* Task details
Locate every line in the data below that contains the word "jogos", and copy each of those lines in full.

* Available records
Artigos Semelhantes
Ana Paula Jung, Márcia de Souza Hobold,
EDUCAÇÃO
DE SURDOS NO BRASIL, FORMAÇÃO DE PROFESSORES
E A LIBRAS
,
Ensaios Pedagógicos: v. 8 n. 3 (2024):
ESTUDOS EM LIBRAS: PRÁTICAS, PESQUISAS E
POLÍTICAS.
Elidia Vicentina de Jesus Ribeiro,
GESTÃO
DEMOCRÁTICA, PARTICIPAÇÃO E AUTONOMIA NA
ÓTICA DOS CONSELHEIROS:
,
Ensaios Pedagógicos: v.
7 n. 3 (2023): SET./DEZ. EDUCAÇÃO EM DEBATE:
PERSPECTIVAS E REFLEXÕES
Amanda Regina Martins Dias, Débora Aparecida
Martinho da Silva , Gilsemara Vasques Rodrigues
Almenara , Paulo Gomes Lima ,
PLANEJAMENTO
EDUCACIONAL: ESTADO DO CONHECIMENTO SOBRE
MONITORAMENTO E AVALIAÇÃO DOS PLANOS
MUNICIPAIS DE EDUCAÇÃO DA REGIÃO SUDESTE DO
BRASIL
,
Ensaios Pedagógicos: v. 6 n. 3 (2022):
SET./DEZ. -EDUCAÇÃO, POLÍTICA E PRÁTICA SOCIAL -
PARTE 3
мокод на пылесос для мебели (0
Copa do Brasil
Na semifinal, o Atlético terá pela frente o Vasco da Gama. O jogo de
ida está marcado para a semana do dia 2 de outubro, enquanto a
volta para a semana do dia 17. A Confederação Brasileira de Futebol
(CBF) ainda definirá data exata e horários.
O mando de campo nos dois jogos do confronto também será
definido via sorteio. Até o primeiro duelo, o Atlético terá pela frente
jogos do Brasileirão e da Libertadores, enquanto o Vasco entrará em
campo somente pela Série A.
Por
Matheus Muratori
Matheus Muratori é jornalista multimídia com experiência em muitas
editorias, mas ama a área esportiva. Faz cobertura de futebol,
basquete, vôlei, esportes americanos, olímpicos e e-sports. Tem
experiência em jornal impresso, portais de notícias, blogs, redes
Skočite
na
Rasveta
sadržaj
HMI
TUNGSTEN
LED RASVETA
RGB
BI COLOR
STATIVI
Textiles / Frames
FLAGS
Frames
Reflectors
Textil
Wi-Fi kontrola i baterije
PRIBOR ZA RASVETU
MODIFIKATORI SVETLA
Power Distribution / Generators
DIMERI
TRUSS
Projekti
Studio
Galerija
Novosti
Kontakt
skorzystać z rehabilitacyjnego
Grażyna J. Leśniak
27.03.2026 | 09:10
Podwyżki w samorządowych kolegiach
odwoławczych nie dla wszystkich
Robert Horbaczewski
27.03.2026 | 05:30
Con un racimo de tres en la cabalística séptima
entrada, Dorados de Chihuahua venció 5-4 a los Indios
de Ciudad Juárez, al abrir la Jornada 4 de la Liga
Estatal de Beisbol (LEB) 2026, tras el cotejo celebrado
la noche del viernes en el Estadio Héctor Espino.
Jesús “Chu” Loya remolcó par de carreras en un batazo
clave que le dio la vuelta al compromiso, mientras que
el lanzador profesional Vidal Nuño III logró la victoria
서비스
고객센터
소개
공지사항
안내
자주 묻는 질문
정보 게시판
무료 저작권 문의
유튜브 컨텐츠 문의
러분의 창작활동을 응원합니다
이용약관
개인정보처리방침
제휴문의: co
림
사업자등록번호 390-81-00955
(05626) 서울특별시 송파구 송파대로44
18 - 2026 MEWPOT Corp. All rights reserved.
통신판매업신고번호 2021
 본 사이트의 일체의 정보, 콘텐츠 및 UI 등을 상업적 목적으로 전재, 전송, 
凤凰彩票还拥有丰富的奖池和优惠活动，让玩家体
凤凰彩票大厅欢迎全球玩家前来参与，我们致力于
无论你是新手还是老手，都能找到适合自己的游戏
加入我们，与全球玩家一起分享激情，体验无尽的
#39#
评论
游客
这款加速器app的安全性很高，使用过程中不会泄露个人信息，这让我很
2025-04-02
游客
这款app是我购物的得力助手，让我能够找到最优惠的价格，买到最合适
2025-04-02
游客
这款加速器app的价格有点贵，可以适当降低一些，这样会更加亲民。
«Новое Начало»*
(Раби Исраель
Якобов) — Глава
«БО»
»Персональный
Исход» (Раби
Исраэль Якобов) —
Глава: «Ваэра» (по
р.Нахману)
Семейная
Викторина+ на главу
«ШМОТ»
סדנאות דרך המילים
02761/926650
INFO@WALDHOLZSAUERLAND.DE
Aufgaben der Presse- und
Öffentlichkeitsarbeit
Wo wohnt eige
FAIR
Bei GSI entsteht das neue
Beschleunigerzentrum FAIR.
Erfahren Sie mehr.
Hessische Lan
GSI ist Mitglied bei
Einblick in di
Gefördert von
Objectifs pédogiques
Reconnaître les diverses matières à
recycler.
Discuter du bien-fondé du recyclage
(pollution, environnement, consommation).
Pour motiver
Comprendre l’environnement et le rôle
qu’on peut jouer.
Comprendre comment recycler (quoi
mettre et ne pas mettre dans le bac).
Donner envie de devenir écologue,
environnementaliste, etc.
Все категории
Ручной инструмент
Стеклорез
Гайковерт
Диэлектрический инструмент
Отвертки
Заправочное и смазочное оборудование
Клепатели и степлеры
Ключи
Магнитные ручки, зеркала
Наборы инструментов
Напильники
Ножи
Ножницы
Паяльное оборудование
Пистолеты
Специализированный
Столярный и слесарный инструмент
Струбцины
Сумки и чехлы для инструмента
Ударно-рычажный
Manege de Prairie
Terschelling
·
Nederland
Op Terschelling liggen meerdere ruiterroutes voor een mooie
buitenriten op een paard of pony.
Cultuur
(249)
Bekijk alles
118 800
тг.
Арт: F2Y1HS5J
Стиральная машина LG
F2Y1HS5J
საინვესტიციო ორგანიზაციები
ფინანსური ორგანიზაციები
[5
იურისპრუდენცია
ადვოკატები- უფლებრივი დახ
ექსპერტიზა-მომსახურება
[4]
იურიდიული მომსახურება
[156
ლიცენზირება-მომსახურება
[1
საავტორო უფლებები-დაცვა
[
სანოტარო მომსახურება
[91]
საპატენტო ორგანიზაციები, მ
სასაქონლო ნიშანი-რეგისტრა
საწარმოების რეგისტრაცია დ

* Response box
O mando de campo nos dois jogos do confronto também será
jogos do Brasileirão e da Libertadores, enquanto o Vasco entrará em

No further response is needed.